#### Given records ####
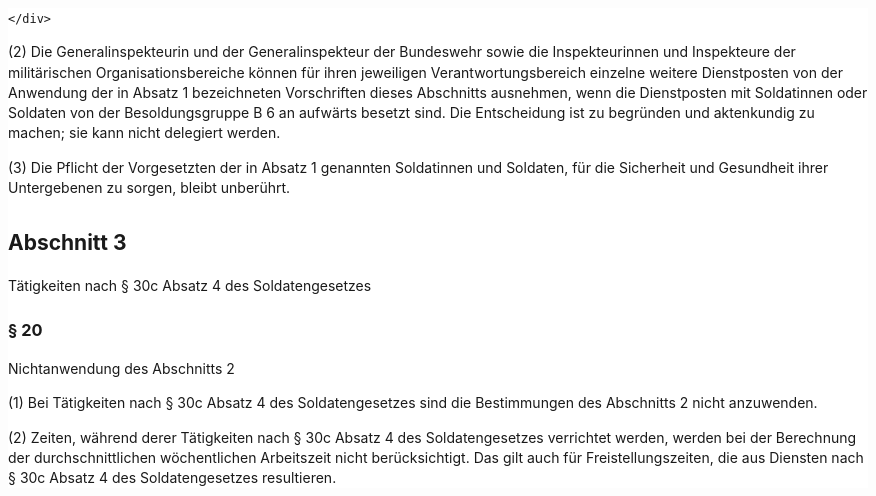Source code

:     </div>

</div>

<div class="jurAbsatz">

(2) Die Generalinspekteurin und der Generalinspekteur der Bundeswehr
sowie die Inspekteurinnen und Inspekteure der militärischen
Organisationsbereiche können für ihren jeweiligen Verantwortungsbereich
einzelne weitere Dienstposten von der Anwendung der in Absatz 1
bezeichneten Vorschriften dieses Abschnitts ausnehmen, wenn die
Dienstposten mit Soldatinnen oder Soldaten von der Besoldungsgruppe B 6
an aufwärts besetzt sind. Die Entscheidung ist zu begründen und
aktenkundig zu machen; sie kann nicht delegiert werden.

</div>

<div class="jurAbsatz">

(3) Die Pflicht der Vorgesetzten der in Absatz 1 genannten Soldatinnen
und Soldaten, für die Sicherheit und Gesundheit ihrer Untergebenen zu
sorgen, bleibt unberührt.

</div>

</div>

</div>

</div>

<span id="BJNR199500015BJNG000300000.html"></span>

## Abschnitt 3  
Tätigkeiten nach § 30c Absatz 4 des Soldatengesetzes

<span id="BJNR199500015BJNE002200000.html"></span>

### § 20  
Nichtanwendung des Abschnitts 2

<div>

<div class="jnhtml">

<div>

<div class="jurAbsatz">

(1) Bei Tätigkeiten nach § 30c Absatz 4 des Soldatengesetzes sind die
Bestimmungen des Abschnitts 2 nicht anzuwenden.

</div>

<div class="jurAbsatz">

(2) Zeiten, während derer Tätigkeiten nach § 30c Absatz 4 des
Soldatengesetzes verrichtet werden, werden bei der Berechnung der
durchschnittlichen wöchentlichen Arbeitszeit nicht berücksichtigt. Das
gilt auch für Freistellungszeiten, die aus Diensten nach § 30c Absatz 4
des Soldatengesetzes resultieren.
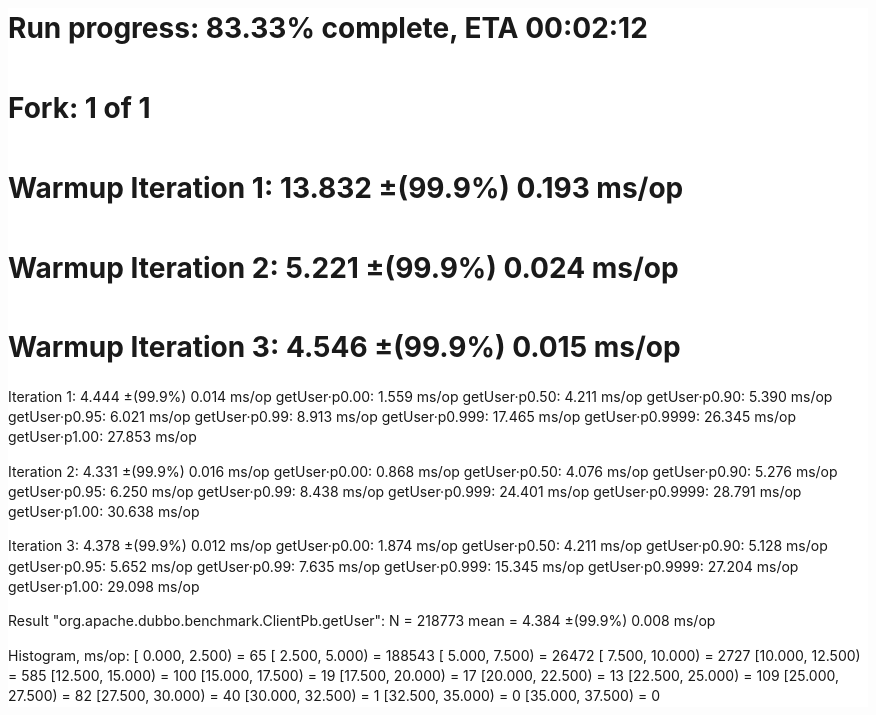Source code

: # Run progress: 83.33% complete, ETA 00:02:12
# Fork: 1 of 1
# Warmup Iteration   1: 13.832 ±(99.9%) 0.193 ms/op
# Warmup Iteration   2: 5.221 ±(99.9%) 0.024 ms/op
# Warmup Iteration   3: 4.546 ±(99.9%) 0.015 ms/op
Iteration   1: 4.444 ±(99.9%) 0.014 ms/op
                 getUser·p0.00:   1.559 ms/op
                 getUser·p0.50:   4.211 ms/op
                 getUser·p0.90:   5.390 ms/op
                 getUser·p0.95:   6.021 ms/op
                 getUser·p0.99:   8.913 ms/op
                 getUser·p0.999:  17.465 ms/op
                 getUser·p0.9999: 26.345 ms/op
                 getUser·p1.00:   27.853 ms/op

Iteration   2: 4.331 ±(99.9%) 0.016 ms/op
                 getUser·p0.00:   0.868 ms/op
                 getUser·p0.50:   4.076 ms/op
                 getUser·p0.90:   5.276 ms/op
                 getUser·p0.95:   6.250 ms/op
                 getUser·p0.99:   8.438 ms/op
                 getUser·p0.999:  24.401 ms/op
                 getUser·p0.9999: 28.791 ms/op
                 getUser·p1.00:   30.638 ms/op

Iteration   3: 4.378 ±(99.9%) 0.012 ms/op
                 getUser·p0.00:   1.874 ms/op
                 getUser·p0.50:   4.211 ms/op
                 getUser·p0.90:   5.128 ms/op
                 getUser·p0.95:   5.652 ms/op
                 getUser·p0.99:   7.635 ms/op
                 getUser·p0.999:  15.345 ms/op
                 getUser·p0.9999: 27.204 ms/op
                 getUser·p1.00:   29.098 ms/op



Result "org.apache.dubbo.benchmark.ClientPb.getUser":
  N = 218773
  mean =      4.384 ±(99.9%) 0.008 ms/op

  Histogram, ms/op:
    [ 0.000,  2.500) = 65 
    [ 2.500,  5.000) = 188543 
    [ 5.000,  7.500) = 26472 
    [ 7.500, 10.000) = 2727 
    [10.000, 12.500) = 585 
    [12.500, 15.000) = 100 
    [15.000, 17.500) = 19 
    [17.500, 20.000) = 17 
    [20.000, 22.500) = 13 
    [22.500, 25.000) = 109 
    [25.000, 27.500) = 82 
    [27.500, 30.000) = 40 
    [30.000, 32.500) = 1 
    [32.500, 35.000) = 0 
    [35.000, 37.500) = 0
####
- Brief -
Print all data above verbatim, except pictures.

- Result of this exercise -
Source code

:     </div>

</div>

<div class="jurAbsatz">

(2) Die Generalinspekteurin und der Generalinspekteur der Bundeswehr
sowie die Inspekteurinnen und Inspekteure der militärischen
Organisationsbereiche können für ihren jeweiligen Verantwortungsbereich
einzelne weitere Dienstposten von der Anwendung der in Absatz 1
bezeichneten Vorschriften dieses Abschnitts ausnehmen, wenn die
Dienstposten mit Soldatinnen oder Soldaten von der Besoldungsgruppe B 6
an aufwärts besetzt sind. Die Entscheidung ist zu begründen und
aktenkundig zu machen; sie kann nicht delegiert werden.

</div>

<div class="jurAbsatz">

(3) Die Pflicht der Vorgesetzten der in Absatz 1 genannten Soldatinnen
und Soldaten, für die Sicherheit und Gesundheit ihrer Untergebenen zu
sorgen, bleibt unberührt.

</div>

</div>

</div>

</div>

<span id="BJNR199500015BJNG000300000.html"></span>

## Abschnitt 3  
Tätigkeiten nach § 30c Absatz 4 des Soldatengesetzes

<span id="BJNR199500015BJNE002200000.html"></span>

### § 20  
Nichtanwendung des Abschnitts 2

<div>

<div class="jnhtml">

<div>

<div class="jurAbsatz">

(1) Bei Tätigkeiten nach § 30c Absatz 4 des Soldatengesetzes sind die
Bestimmungen des Abschnitts 2 nicht anzuwenden.

</div>

<div class="jurAbsatz">

(2) Zeiten, während derer Tätigkeiten nach § 30c Absatz 4 des
Soldatengesetzes verrichtet werden, werden bei der Berechnung der
durchschnittlichen wöchentlichen Arbeitszeit nicht berücksichtigt. Das
gilt auch für Freistellungszeiten, die aus Diensten nach § 30c Absatz 4
des Soldatengesetzes resultieren.
Source code

: # Run progress: 83.33% complete, ETA 00:02:12
# Fork: 1 of 1
# Warmup Iteration   1: 13.832 ±(99.9%) 0.193 ms/op
# Warmup Iteration   2: 5.221 ±(99.9%) 0.024 ms/op
# Warmup Iteration   3: 4.546 ±(99.9%) 0.015 ms/op
Iteration   1: 4.444 ±(99.9%) 0.014 ms/op
                 getUser·p0.00:   1.559 ms/op
                 getUser·p0.50:   4.211 ms/op
                 getUser·p0.90:   5.390 ms/op
                 getUser·p0.95:   6.021 ms/op
                 getUser·p0.99:   8.913 ms/op
                 getUser·p0.999:  17.465 ms/op
                 getUser·p0.9999: 26.345 ms/op
                 getUser·p1.00:   27.853 ms/op

Iteration   2: 4.331 ±(99.9%) 0.016 ms/op
                 getUser·p0.00:   0.868 ms/op
                 getUser·p0.50:   4.076 ms/op
                 getUser·p0.90:   5.276 ms/op
                 getUser·p0.95:   6.250 ms/op
                 getUser·p0.99:   8.438 ms/op
                 getUser·p0.999:  24.401 ms/op
                 getUser·p0.9999: 28.791 ms/op
                 getUser·p1.00:   30.638 ms/op

Iteration   3: 4.378 ±(99.9%) 0.012 ms/op
                 getUser·p0.00:   1.874 ms/op
                 getUser·p0.50:   4.211 ms/op
                 getUser·p0.90:   5.128 ms/op
                 getUser·p0.95:   5.652 ms/op
                 getUser·p0.99:   7.635 ms/op
                 getUser·p0.999:  15.345 ms/op
                 getUser·p0.9999: 27.204 ms/op
                 getUser·p1.00:   29.098 ms/op



Result "org.apache.dubbo.benchmark.ClientPb.getUser":
  N = 218773
  mean =      4.384 ±(99.9%) 0.008 ms/op

  Histogram, ms/op:
    [ 0.000,  2.500) = 65 
    [ 2.500,  5.000) = 188543 
    [ 5.000,  7.500) = 26472 
    [ 7.500, 10.000) = 2727 
    [10.000, 12.500) = 585 
    [12.500, 15.000) = 100 
    [15.000, 17.500) = 19 
    [17.500, 20.000) = 17 
    [20.000, 22.500) = 13 
    [22.500, 25.000) = 109 
    [25.000, 27.500) = 82 
    [27.500, 30.000) = 40 
    [30.000, 32.500) = 1 
    [32.500, 35.000) = 0 
    [35.000, 37.500) = 0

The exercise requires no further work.